Part of Pension Schemes Bill – in a Public Bill Committee at 3:45 pm on 2 September 2025.
Michelle Ostermann:
I have one small observation from when I first came to the UK. I recognise that there is a very strong savings culture, but not necessarily an investment culture, and there is a distinct difference there. I even notice the difference when we talk about productive finance targets. We speak in terms of private assets, but there is a difference between private equity and private debt, and between infrastructure equity and infrastructure lending. All those lending capabilities are here in this country. I feel that the debt sophistication is strong, but where it lacks is the equity.
I am a Canadian. With one of the largest Canadian schemes, we had no problem coming in and buying up assets here in the UK—you may have noticed. We own a lot of it, and with Australia, most of it. The supply was never an issue for us. We brought the scale and sophistication, but what we did not have was a local British anchor. We did not have an anchor investor. We did not have a home-grown Ontario Teachers, a Canada Pension Plan or even an ATP that we could use as the local one. I see that the PPF, NEST and Brightwell can be that. We are still not megafunds. I know that we are referred to as behemoths and megafunds at £30 billion and £60 billion, but the peers with £100 billion, £200 billion and £500 billion are those that are putting in £0.5 billion or £1 billion in one investment.
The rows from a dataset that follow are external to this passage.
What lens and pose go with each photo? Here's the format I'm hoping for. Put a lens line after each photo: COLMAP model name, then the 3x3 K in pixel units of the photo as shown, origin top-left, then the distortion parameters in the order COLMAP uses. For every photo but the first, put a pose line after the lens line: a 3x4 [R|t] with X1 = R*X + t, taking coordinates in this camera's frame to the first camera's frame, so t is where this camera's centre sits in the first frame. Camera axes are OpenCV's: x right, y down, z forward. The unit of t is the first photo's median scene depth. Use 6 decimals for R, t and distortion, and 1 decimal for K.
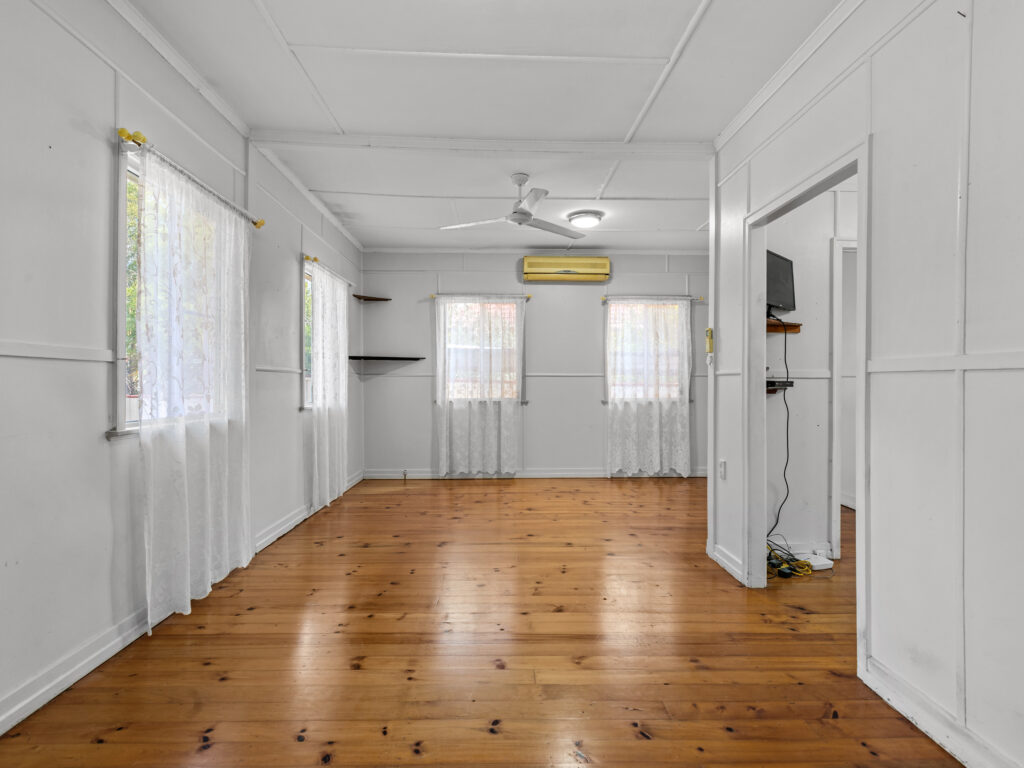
lens RADIAL K [[522.4, 0, 512.7], [0, 522.4, 381.5], [0, 0, 1]] dist [0.001693, 0.000425]
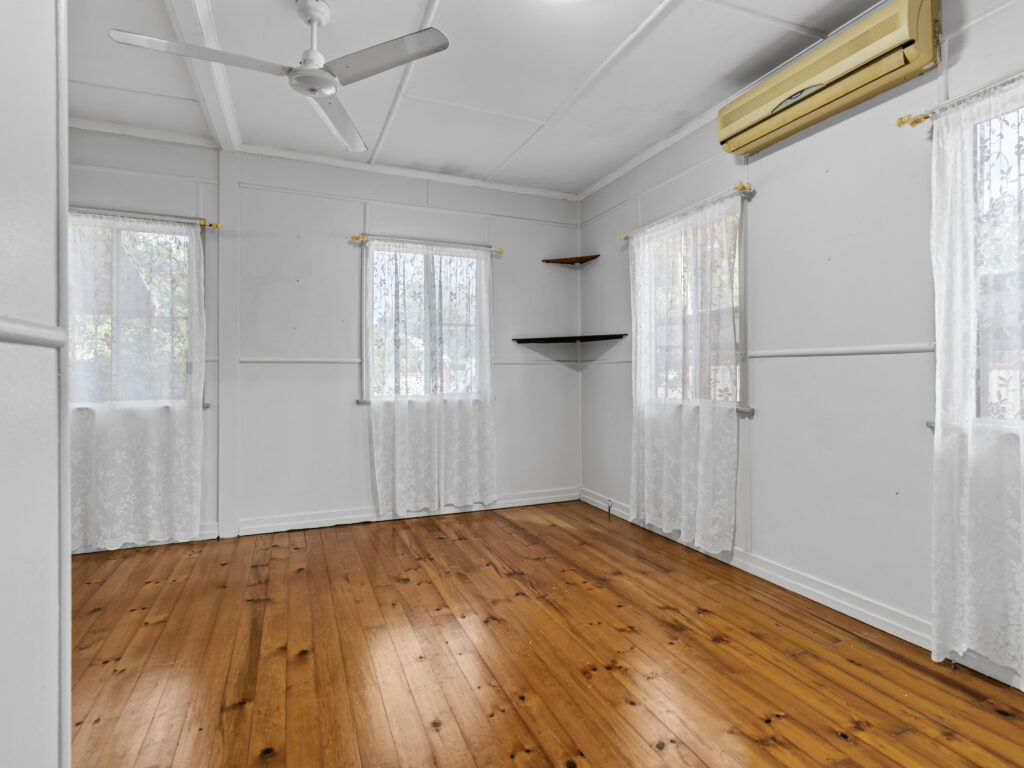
lens RADIAL K [[532.6, 0, 520.7], [0, 532.6, 372.8], [0, 0, 1]] dist [0.000179, 0.000467]
pose [[0.367160, -0.005630, -0.930141, 0.577220], [0.006781, 0.999971, -0.003376, 0.006202], [0.930133, -0.005068, 0.367188, 0.915186]]
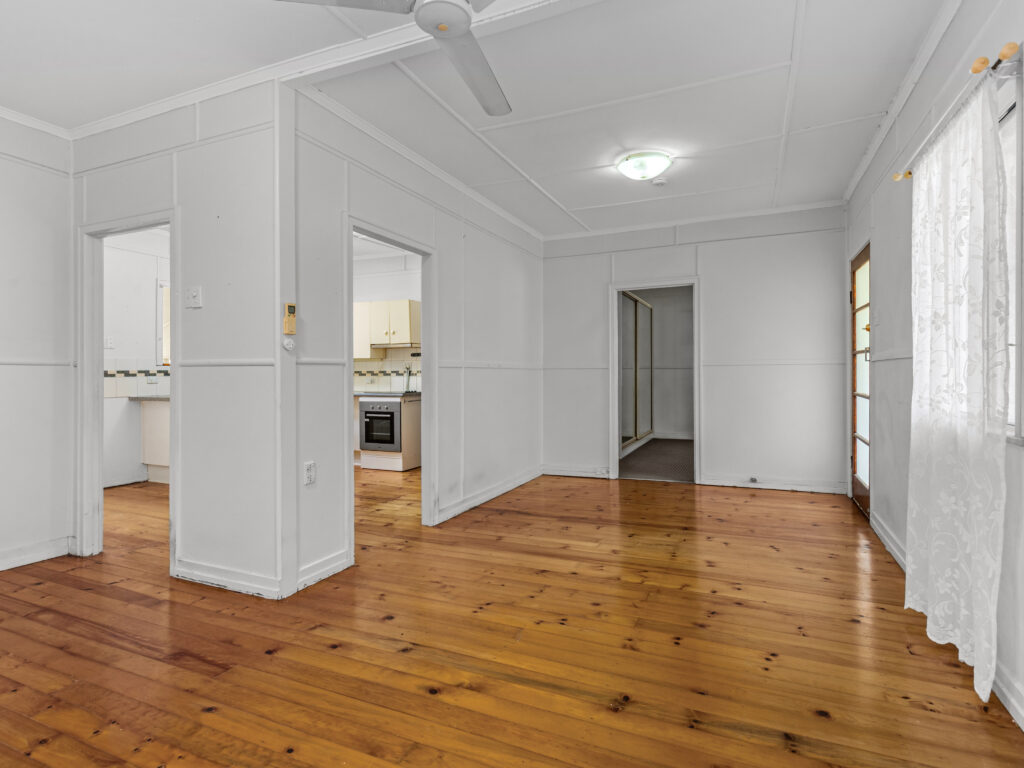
lens RADIAL K [[532.6, 0, 520.7], [0, 532.6, 372.8], [0, 0, 1]] dist [0.000179, 0.000467]
pose [[-0.900886, -0.000746, 0.434055, -0.229159], [-0.001430, 0.999998, -0.001249, 0.002109], [-0.434053, -0.001746, -0.900885, 1.278238]]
They are not lending, but investing.
That is the biggest difference I notice: the definition of scale and the degree of sophistication. It is even about sophistication in the governance model, and having a board and a management team with that sophistication. It is about having a management team with some power that you are hiring out of investment, and being a not-for-profit and an arm of the Government that is allowed to put in that sophisticated capability, with a board that can properly oversee it so it is not done without proper consideration.